Resume the account of reading Dante at Cambridge, continuing directly from its final sentence.

- _Provided text_:
******

Friday, September 18, 2020

September 18: Understanding of the Poem, Dante, Math of Life

Merton studies Dante at Cambridge . . .

In these days I seem to remember there was a little sunlight. It fell through the ancient windows of Professor Bullough’s room in Caius. It was a large, pleasant room, lined with books, and with windows opening on the grass of two courts. It was below the level of those lawns and you had to go down a couple of steps to get into his sitting room. In fact I think his sitting room itself was on two levels, and in the corner he had a high medieval lectern. There he stood, a tall, thin, grey, somewhat ascetic scholar, placidly translating Dante to us, while ten or a dozen students, men and women, sat about in the chairs and followed in our Italian texts. 

In the winter term we had begun with the Inferno, and had progressed slowly, taking each day part of a Canto. And now Dante and Virgil had come through the icy heart of hell, where the three-headed devil chewed the greatest traitors, and had climbed out to the peaceful sea at the foot of the seven-circled mountain of Purgatory. And now, in the Christian Lent, which I was observing without merit and without reason, for the sake of a sport which I had grown to detest because I was so unsuccessful in it, we were climbing from circle to circle of Purgatory.

I think the one great benefit I got out of Cambridge was this acquaintance with the lucid and powerful genius of the greatest Catholic poet—greatest in stature, though not in perfection or sanctity. Because of his genius, I was ready to accept all that he said about such things as Purgatory and Hell at least provisionally, as long as I had the book under my eyes, in his own terms. That was already much. I suppose it would have been too much to expect some kind of an application of his ideas to myself, in the moral order, just because I happened to have a sort of esthetic sensitiveness to them. No, it seems to me that I was armored and locked in within my own defectible and blinded self by seven layers of imperviousness, the capital sins which only the fires of Purgatory or of Divine Love (they are about the same) can burn away. But now I was free to keep away from the attack of those flames merely by averting my will from them: and it was by now permanently and habitually turned away and immunized. I had done all that I could to make my heart untouchable by charity and had fortified it, as I hoped, impregnably in my own impenetrable selfishness.

******

- _Data below_:

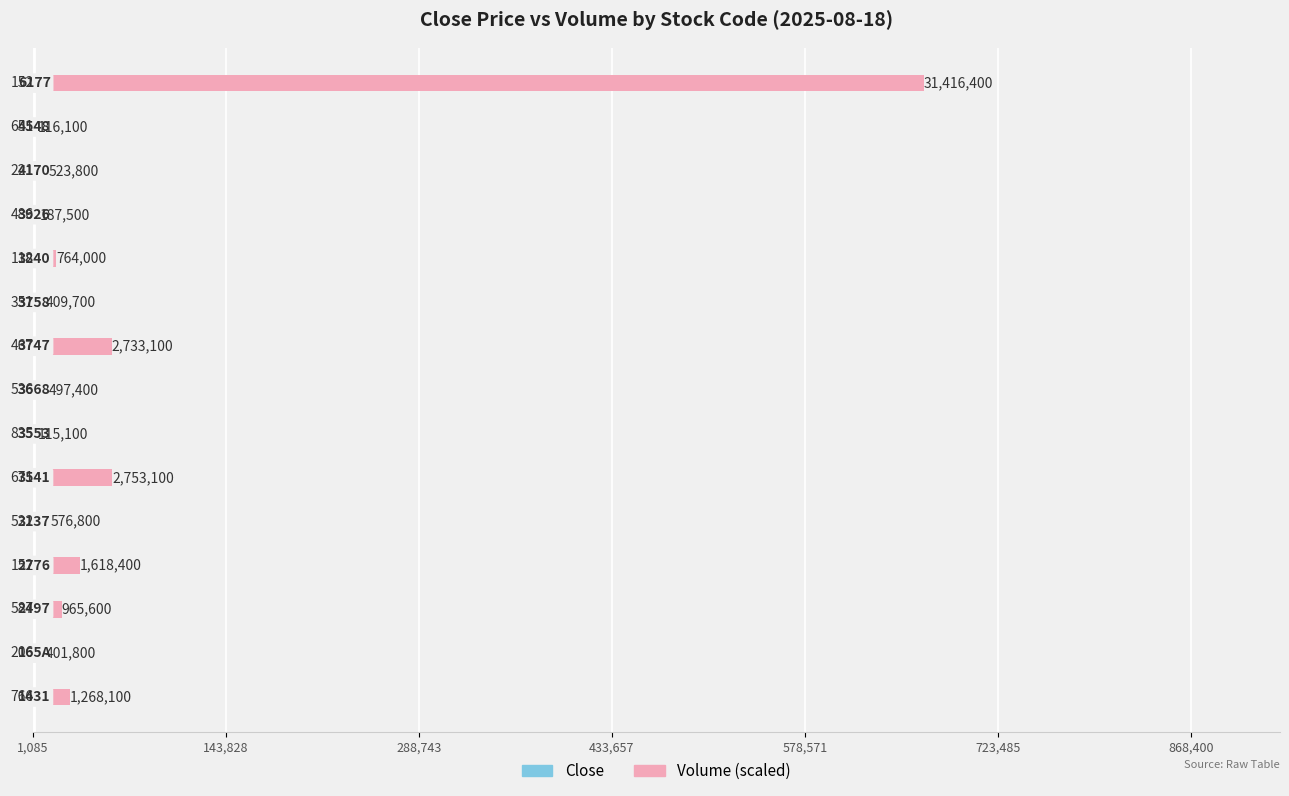

Count the number of categories in the chart.

15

******

- _Answer_:
At the same time, I could listen, and listen with gladness and a certain intentness, to the slow and majestic progress of the myths and symbols in which Dante was building up a whole poetic synthesis of scholastic philosophy and theology. And although not one of his ideas took firm root in my mind, which was both too coarse and too lazy to absorb anything so clean, nevertheless, there remained in me a kind of armed neutrality in the presence of all these dogmas, which I tended to tolerate in a vague and general way, in bulk, in so far as that was necessary to an understanding of the poem. 

This, as I see it, was also a kind of a grace: the greatest grace in the positive order that I got out of Cambridge.

I read Dante for the first time when I was a teenager.  Fifteen or 16-years old.  I don't know how much of it I actually understood, but I diligently worked my way through Inferno and Purgatorio and Paradiso.  Yes, I climbed all the way from hell to heaven with the great poet.  I reveled in the phantasms of hell, and purified myself in Purgatory.  And, in the end, discovered it's all about climbing to the stars.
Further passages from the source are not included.